STATED TASK
Update the material below by replacing every "white backdrop" with "light background" and changing nothing else. Leave the pictures out of your answer.

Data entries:
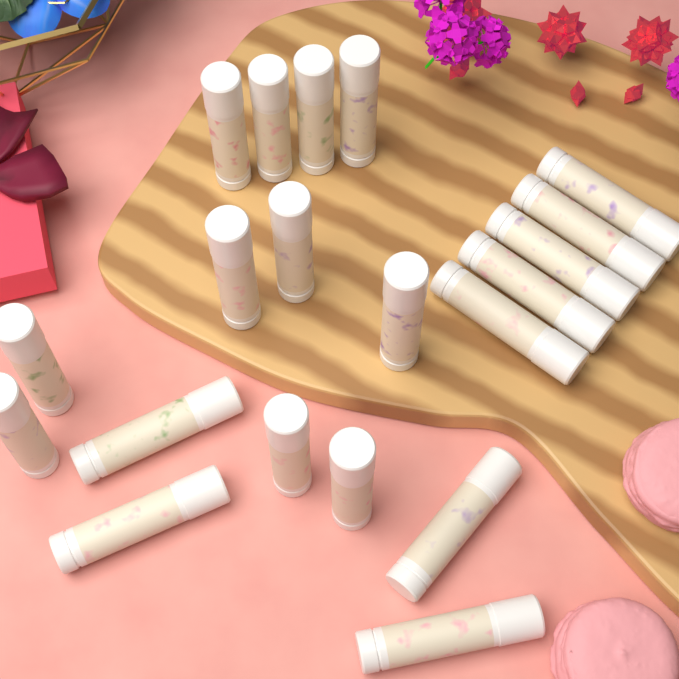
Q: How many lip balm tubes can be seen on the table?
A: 20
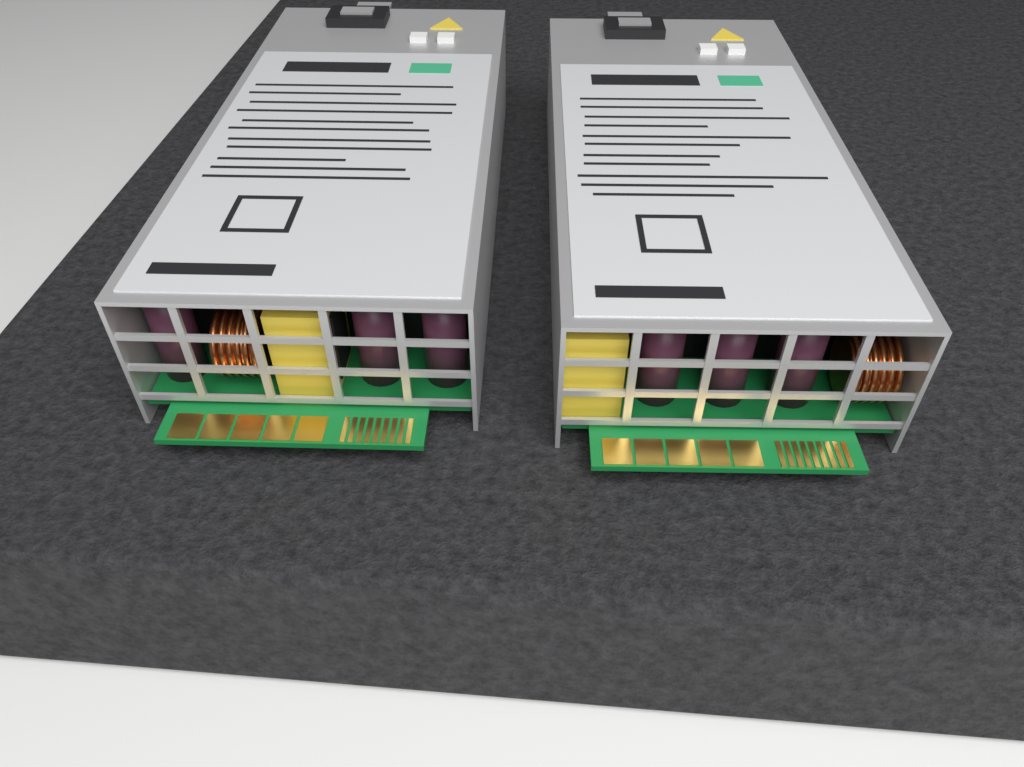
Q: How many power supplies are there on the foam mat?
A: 2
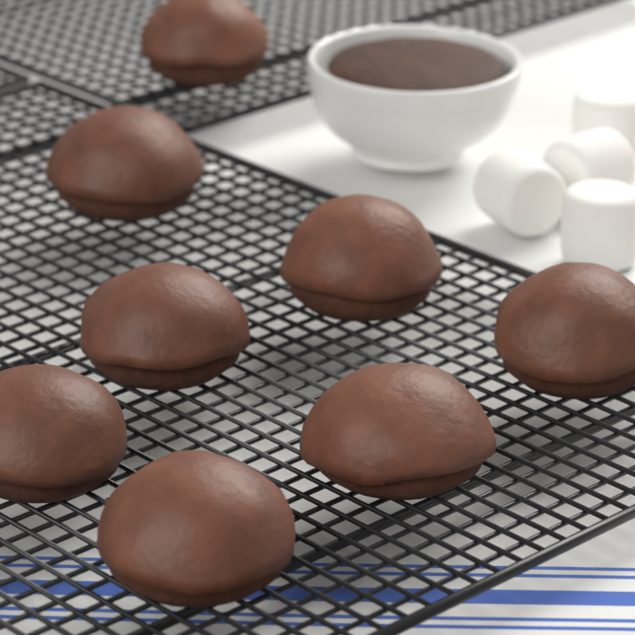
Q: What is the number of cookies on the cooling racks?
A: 8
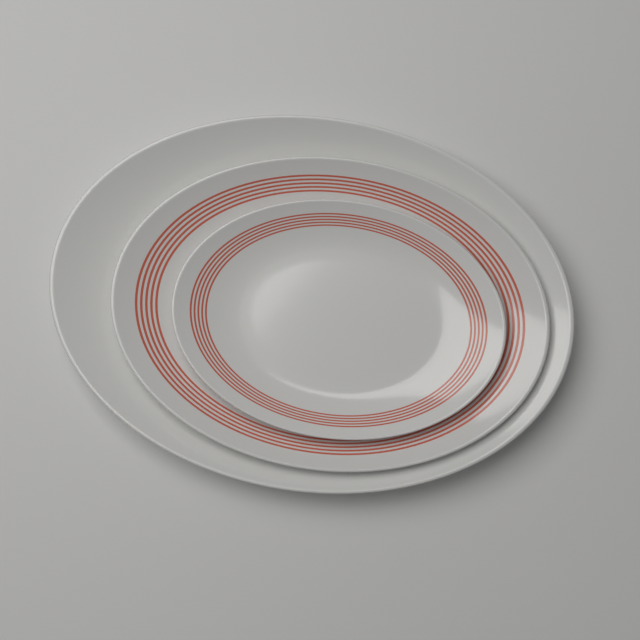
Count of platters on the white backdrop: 3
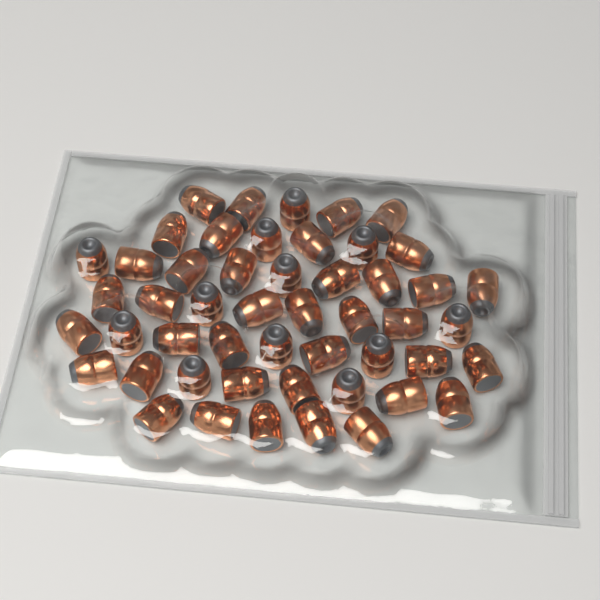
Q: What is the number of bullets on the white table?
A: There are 50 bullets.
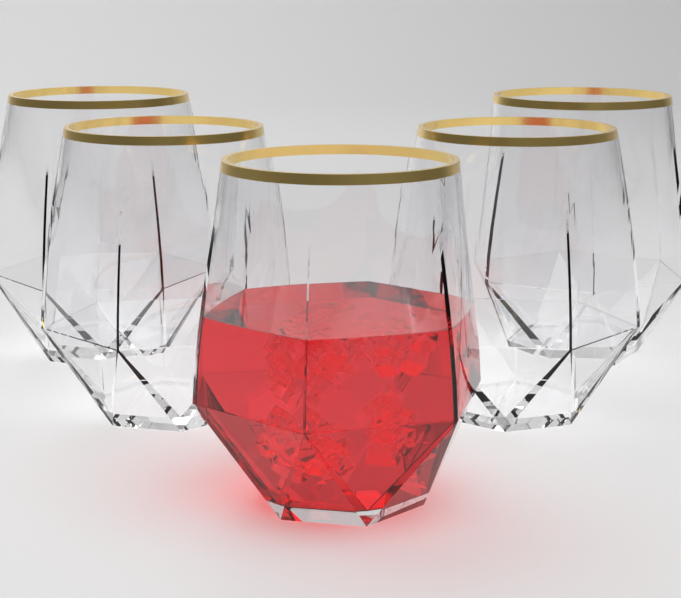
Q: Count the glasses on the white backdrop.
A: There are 5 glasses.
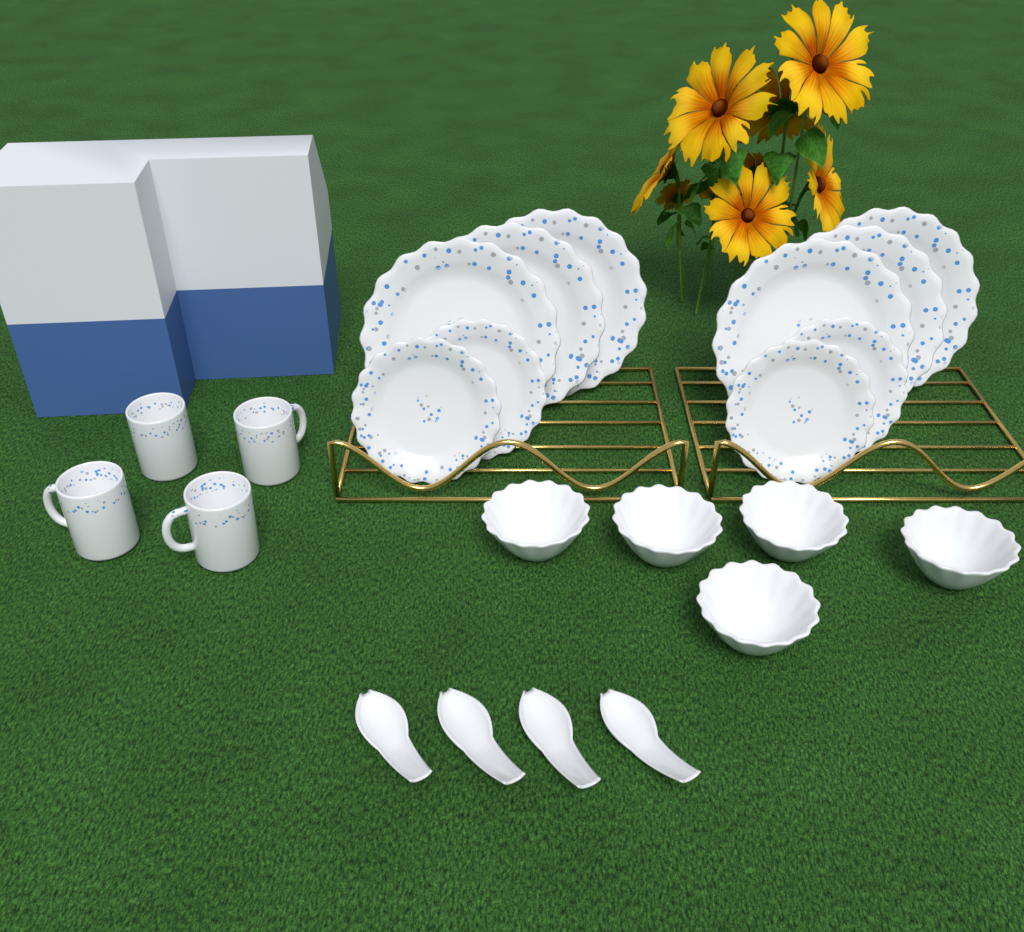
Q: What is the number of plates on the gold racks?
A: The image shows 10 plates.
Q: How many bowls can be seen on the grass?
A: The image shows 5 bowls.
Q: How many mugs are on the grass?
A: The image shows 4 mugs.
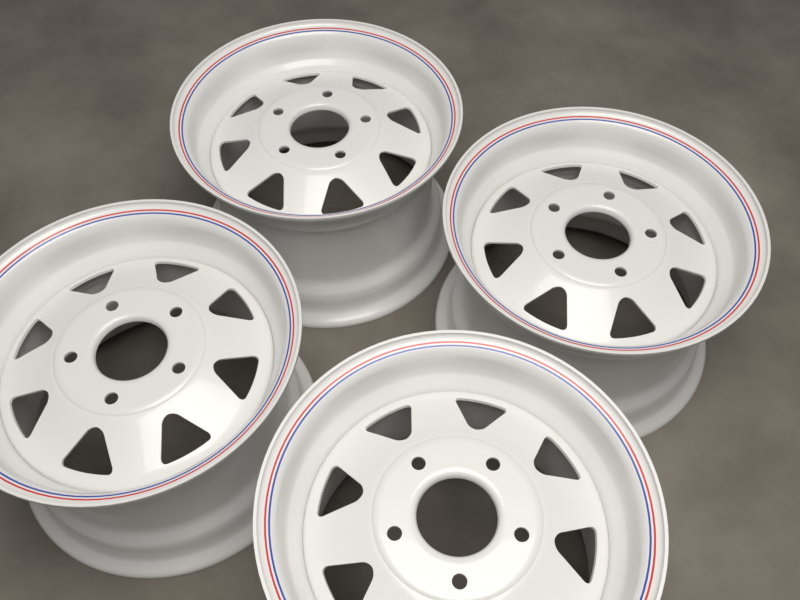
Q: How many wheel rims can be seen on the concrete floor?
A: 4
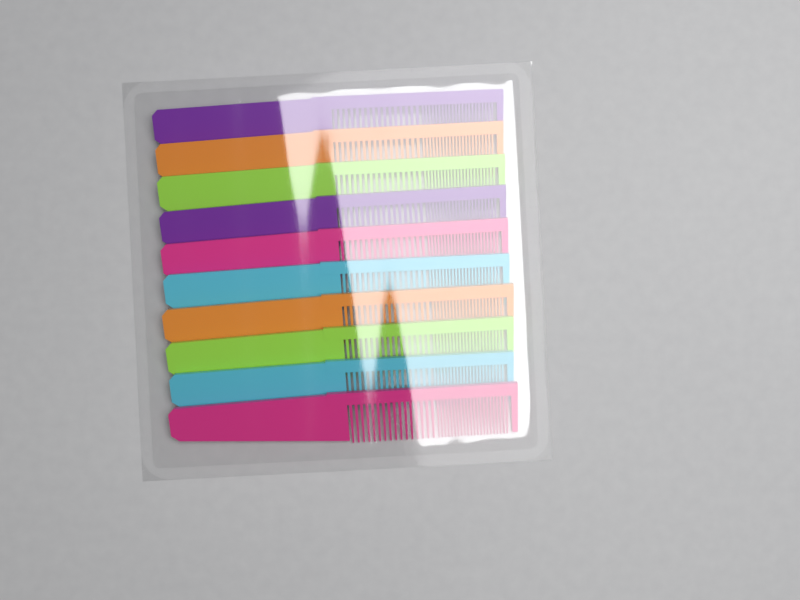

THE RESULT
Q: How many lip balm tubes can be seen on the table?
A: 20
Q: How many power supplies are there on the foam mat?
A: 2
Q: What is the number of cookies on the cooling racks?
A: 8
Count of platters on the light background: 3
Q: What is the number of bullets on the white table?
A: There are 50 bullets.
Q: Count the glasses on the light background.
A: There are 5 glasses.
Q: What is the number of plates on the gold racks?
A: The image shows 10 plates.
Q: How many bowls can be seen on the grass?
A: The image shows 5 bowls.
Q: How many mugs are on the grass?
A: The image shows 4 mugs.
Q: How many wheel rims can be seen on the concrete floor?
A: 4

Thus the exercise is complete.